═══ Material to process
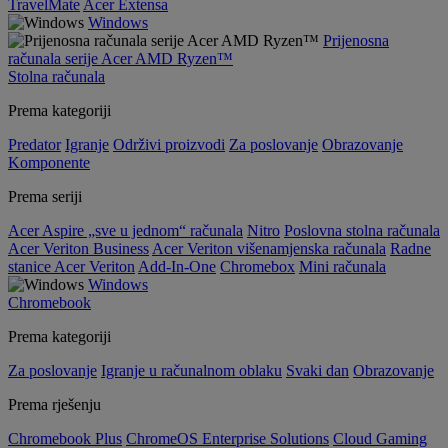
TravelMate
Acer Extensa
Windows
Prijenosna
računala serije Acer AMD Ryzen™
Stolna računala
Prema kategoriji
Predator
Igranje
Održivi proizvodi
Za poslovanje
Obrazovanje
Komponente
Prema seriji
Acer Aspire „sve u jednom“ računala
Nitro
Poslovna stolna računala
Acer Veriton Business
Acer Veriton višenamjenska računala
Radne
stanice Acer Veriton
Add-In-One
Chromebox
Mini računala
Windows
Chromebook
Prema kategoriji
Za poslovanje
Igranje u računalnom oblaku
Svaki dan
Obrazovanje
Prema rješenju
Chromebook Plus
ChromeOS Enterprise Solutions
Cloud Gaming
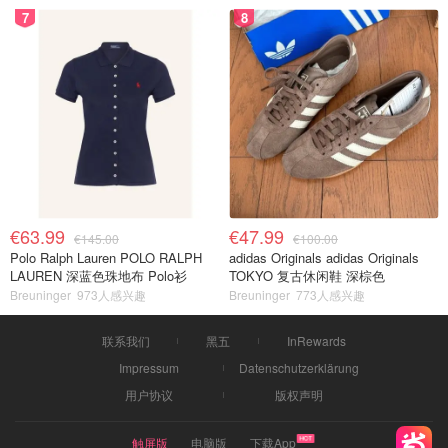
7
8
€63.99
€47.99
€145.00
€100.00
Polo Ralph Lauren POLO RALPH
adidas Originals adidas Originals
LAUREN 深蓝色珠地布 Polo衫
TOKYO 复古休闲鞋 深棕色
Breuninger
973人感兴趣
Breuninger
773人感兴趣
联系我们
黑五
InRewards
Impressum
Datenschutzerklärung
用户协议
版权声明
触屏版
电脑版
下载App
══════
What this task involves >> Count of lines that include "računala" in the records above: write that value only.

Written answer >> 6